++++ MATERIAL TO PROCESS
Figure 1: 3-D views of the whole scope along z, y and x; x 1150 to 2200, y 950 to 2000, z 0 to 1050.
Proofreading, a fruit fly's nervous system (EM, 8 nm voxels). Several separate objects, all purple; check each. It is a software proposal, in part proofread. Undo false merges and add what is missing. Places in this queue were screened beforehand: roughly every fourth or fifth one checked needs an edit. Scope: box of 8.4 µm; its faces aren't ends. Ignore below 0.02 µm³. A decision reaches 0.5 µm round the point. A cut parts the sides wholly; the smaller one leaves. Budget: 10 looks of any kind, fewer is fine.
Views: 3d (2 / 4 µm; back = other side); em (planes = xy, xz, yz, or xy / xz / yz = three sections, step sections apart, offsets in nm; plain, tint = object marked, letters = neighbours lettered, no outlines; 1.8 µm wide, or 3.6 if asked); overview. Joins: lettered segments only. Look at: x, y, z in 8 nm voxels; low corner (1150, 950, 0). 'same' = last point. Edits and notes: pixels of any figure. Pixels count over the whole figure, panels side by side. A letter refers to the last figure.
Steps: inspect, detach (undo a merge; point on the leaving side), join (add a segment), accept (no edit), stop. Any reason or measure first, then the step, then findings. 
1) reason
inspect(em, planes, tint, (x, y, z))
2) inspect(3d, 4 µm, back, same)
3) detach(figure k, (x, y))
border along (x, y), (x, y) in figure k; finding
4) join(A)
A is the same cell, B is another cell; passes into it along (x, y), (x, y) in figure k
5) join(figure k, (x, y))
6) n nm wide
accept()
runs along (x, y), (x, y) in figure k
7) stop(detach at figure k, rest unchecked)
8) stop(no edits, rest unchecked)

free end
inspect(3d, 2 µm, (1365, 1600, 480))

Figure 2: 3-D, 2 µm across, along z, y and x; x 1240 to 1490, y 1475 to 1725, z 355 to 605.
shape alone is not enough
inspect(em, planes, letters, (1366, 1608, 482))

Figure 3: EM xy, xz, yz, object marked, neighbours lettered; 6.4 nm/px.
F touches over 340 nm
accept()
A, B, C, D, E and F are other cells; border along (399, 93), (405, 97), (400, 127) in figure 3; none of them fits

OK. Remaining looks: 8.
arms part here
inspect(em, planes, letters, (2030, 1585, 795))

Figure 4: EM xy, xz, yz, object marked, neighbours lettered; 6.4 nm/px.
++++++++
++++ MATERIAL TO PROCESS
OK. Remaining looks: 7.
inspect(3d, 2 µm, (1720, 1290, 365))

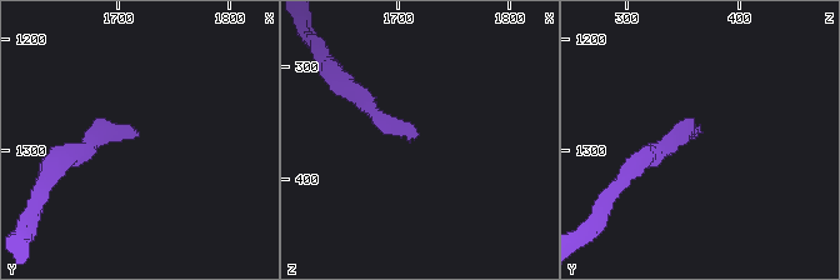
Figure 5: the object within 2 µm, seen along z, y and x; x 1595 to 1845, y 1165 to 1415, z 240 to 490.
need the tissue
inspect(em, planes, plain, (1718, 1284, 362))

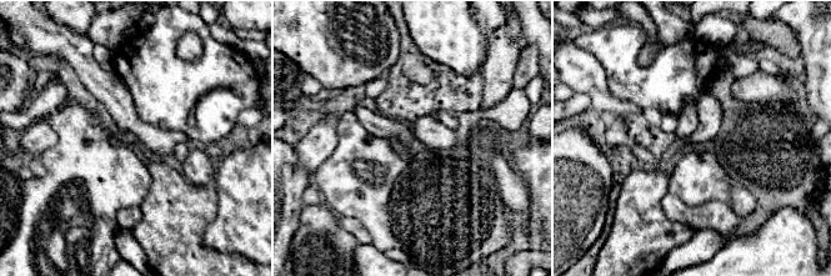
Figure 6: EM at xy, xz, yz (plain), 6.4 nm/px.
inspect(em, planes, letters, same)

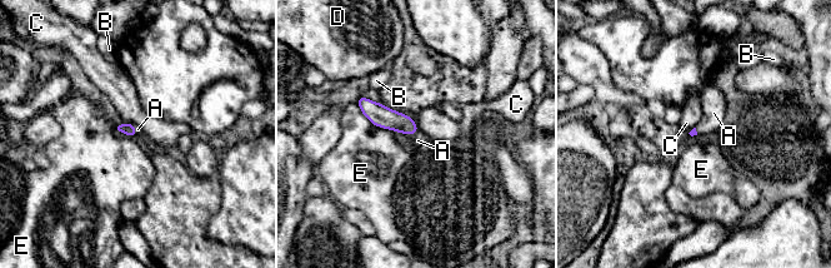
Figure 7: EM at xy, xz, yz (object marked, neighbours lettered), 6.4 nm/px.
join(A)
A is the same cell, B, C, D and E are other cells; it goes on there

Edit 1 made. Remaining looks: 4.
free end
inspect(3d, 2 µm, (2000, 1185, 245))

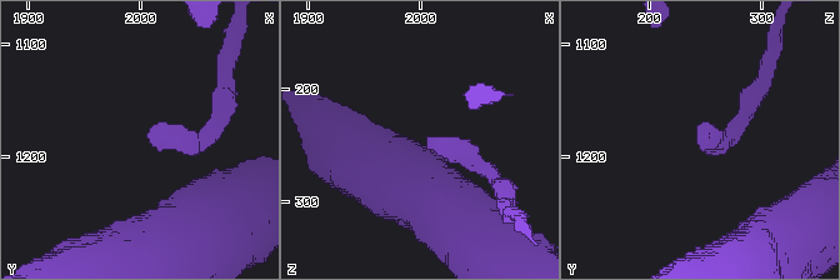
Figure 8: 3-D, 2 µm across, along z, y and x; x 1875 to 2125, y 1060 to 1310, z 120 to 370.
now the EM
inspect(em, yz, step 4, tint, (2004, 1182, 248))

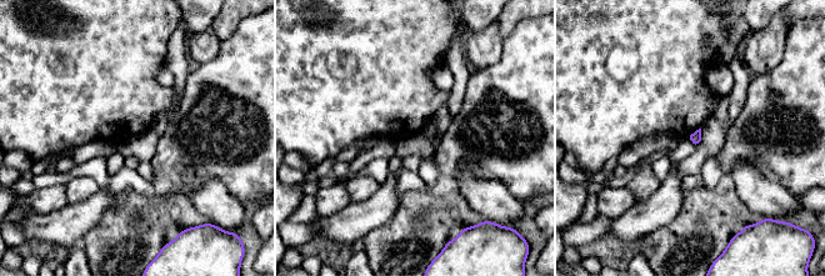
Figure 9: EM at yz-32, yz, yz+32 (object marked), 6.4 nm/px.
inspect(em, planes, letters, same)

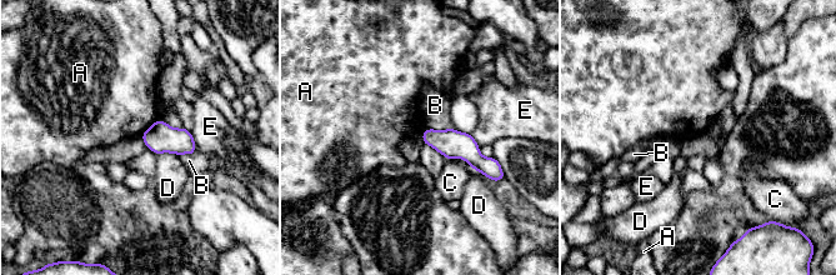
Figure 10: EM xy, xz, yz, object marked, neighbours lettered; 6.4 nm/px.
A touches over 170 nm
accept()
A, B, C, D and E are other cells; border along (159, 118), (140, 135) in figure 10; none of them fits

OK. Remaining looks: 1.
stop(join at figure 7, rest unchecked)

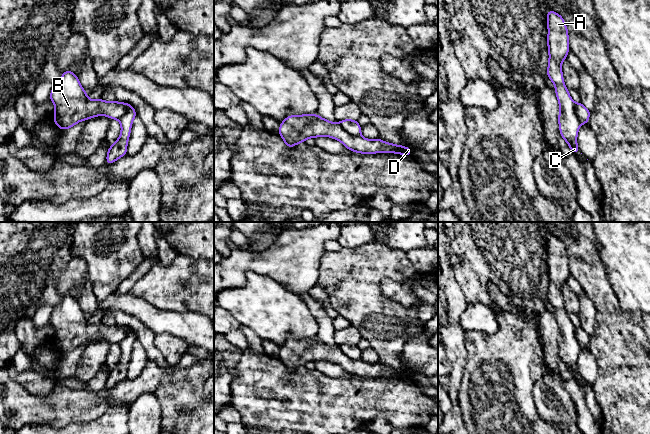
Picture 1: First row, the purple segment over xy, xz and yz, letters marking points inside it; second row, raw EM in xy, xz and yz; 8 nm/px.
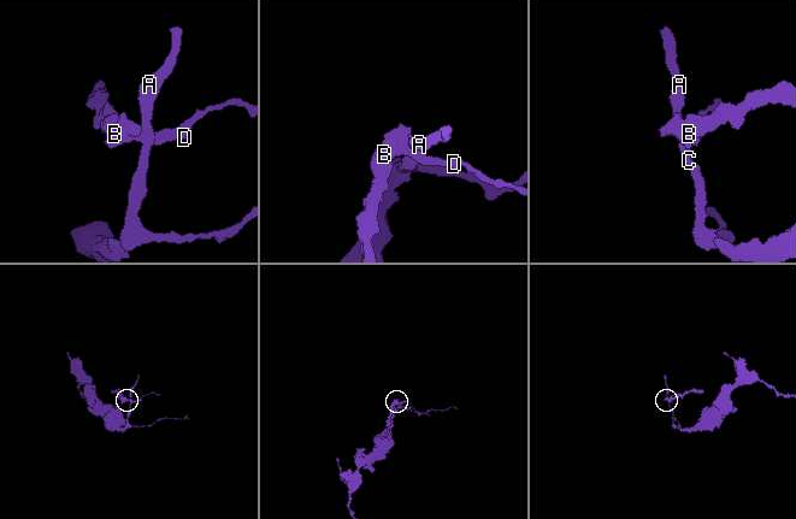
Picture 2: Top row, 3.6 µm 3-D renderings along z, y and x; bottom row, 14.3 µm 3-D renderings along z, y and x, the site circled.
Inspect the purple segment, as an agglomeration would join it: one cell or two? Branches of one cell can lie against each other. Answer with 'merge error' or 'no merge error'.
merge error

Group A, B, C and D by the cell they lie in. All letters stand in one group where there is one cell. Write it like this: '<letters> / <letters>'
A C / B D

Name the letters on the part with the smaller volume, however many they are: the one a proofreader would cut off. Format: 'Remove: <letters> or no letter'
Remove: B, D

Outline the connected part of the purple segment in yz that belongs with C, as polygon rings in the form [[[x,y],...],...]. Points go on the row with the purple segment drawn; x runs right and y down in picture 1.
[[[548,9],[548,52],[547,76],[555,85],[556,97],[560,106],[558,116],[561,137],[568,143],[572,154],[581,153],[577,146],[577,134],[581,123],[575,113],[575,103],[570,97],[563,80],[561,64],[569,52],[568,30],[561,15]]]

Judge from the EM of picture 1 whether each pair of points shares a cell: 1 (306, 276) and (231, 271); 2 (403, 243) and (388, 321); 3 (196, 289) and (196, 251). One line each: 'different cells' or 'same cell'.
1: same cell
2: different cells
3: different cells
++++++++
++++ MATERIAL TO PROCESS
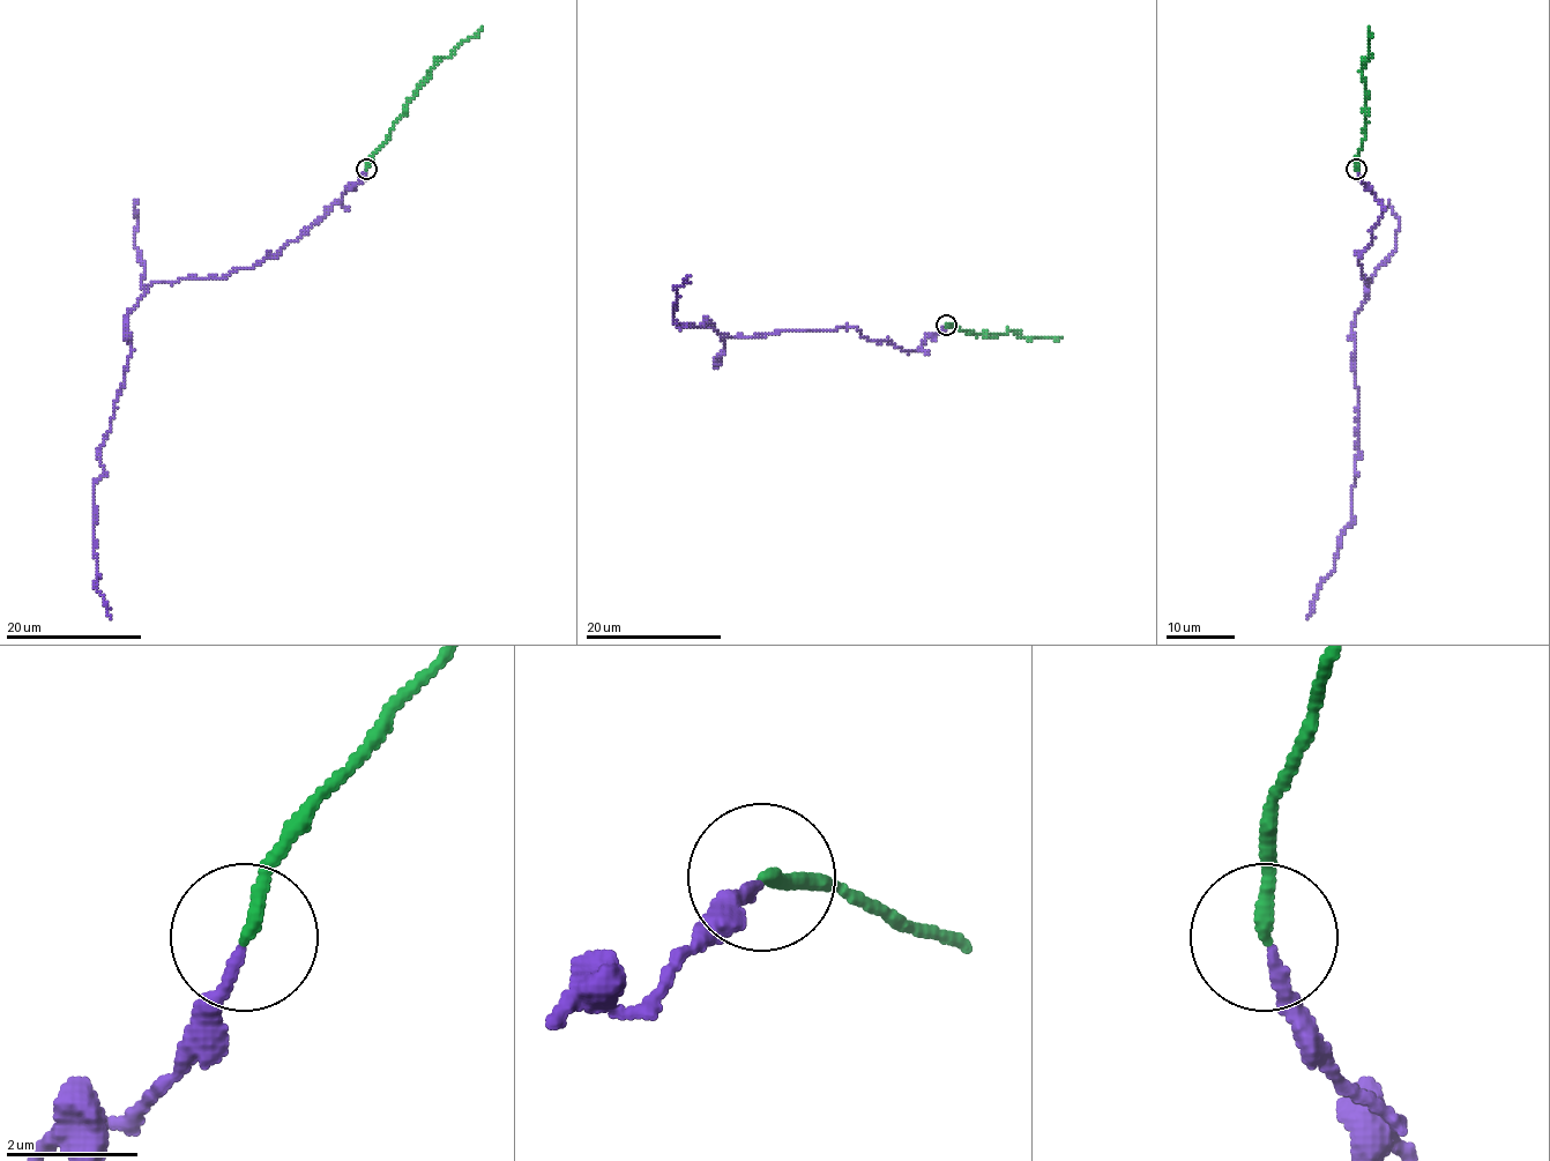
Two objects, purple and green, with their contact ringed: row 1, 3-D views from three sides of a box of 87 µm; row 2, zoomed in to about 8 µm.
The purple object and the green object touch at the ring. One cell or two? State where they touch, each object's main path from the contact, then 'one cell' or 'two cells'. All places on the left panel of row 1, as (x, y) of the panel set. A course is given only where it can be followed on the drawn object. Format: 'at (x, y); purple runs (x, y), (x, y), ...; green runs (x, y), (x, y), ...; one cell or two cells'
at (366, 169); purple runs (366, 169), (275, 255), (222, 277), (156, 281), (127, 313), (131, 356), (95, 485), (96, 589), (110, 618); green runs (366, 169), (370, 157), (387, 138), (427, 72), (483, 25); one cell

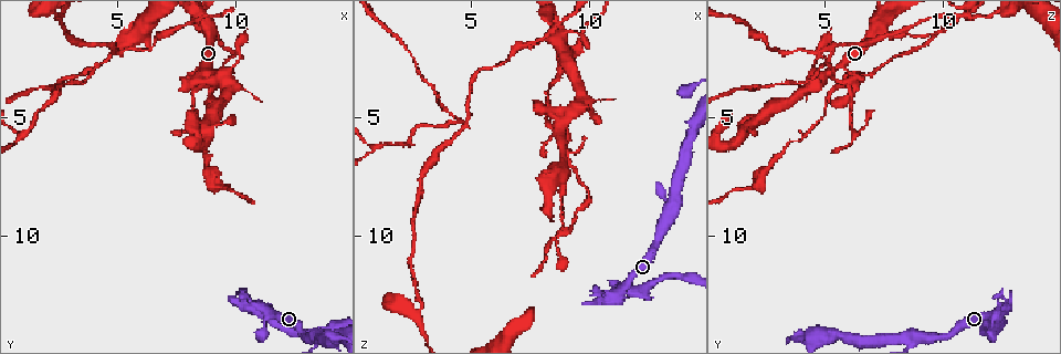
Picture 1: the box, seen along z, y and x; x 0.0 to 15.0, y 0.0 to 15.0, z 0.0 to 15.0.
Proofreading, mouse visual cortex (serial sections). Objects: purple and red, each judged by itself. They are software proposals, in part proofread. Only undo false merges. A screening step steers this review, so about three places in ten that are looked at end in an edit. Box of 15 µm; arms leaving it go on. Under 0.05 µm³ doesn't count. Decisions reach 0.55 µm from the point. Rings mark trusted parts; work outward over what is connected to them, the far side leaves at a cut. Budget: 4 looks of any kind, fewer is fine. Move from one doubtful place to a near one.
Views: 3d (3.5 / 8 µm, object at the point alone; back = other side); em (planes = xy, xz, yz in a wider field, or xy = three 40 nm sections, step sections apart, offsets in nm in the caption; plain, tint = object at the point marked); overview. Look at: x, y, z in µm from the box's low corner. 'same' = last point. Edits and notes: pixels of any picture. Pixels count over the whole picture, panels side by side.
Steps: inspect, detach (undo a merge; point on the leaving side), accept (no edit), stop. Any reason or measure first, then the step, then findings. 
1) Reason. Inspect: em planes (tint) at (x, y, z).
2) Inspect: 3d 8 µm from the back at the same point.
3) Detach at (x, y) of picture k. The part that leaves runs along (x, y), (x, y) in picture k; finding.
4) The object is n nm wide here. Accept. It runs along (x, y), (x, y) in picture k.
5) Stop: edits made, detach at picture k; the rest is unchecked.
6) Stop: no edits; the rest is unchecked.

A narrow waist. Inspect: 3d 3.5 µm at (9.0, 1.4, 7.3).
++++++++
REQUIRED WORK:
Copy out every line of the data in which the word "Steps" is found.

TASK ANSWER:
Steps: inspect, detach (undo a merge; point on the leaving side), join (add a segment), accept (no edit), stop. Any reason or measure first, then the step, then findings. 
Steps: inspect, detach (undo a merge; point on the leaving side), accept (no edit), stop. Any reason or measure first, then the step, then findings. 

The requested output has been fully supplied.